GroenLinks

AOW-voorstel heeft de houdbaarheid van een verse haring

De coalitie heeft zich in allerlei bochten gewrongen om een compromis te knutselen over de noodzakelijke hervorming van de AOW. Wat de coalitie nu voorstelt, is geen flexibele en sociale AOW. Het stelsel wordt razend complex. De wens alle coalitiepartners tevreden te houden is belangrijker geweest het maken van heldere inhoudelijke keuzes. Het AOW-voorstel heeft daardoor de houdbaarheid van een verse haring.

De coalitie heeft gepoogd om een regeling te treffen voor mensen in zware beroepen. Dat is mislukt. Het voorstel is nauwelijks uitvoerbaar en verzwakt juist de arbeidsmarktpositie van ouderen. Wie bijna dertig jaar een zware baan heeft, moet vrezen voor ontslag.

Ook de poging om het aantal gewerkte jaren mee te laten tellen is nodeloos ingewikkeld en halfslachtig. Wie meer dan 42 jaar gewerkt heeft krijgt AOW op 65-jarige leeftijd, maar wordt gestraft met een lagere uitkering. Dit treft de mensen met lage inkomens hard.

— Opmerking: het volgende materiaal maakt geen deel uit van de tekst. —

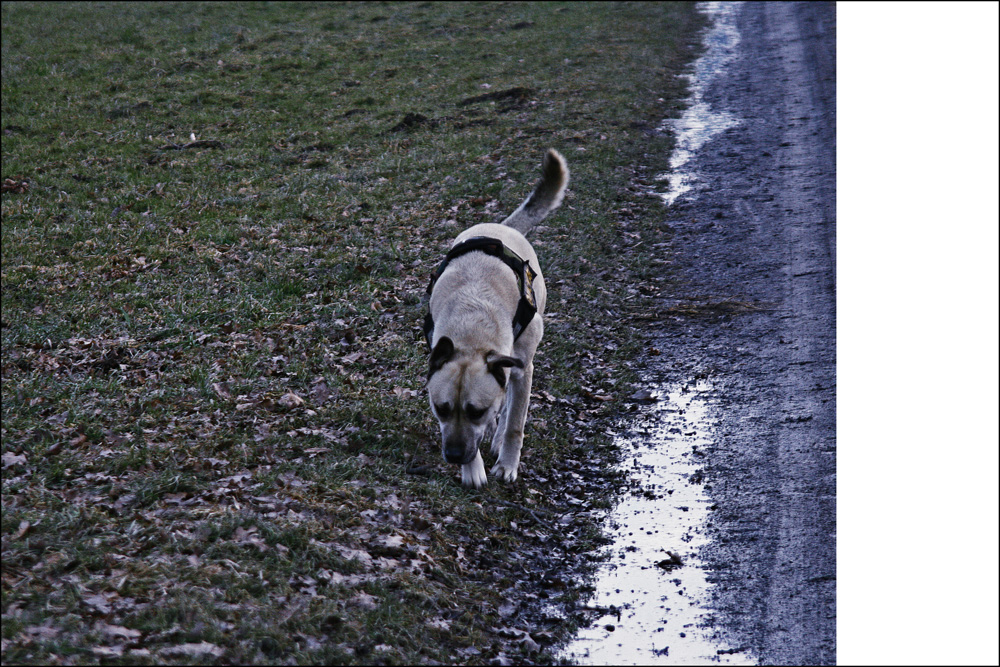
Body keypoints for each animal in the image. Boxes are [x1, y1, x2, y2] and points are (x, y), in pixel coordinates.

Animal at [424, 149, 572, 488]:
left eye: (475, 411)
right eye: (441, 409)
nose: (454, 456)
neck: (472, 326)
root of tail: (504, 227)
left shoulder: (521, 369)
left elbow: (515, 422)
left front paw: (506, 463)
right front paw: (473, 468)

Mensen die lang gewerkt hebben, moeten op 65-jarige leeftijd volledige AOW krijgen, vindt GroenLinks.

Het voorstel van GroenLinks is veel flexibeler en rechtvaardiger. Het recht op AOW wordt afhankelijk van het aantal gewerkte jaren. Vanaf 63 jaar en oplopend tot 67 jaar hebben mensen dan recht op volledige AOW. Dat is eenvoudig en sociaal rechtvaardig. Het grote voordeel is bovendien dat de arbeidsparticipatie van vrouwen wordt gestimuleerd.

Opinieonderzoek laat zien dat een meerderheid van de bevolking niet pertinent tegen verhoging van de AOW-leeftijd is. De wijze waarop dat gebeurt is wel cruciaal. Het GroenLinks-voorstel, waarbij de arbeidsjaren centraal staan, heeft de meeste steun onder de bevolking.

Nu het kabinet de politieke kool en de geit heeft willen sparen, en verkeerde beslissingen op elkaar dreigt te stapelen, zadelt zij de bevolking op met een slecht uitvoerbare en weinig rechtvaardige AOW. Dit stemt niet overeen met de wens van GroenLinks om de AOW toekomstbestendig, sociaal en emanciperend te maken.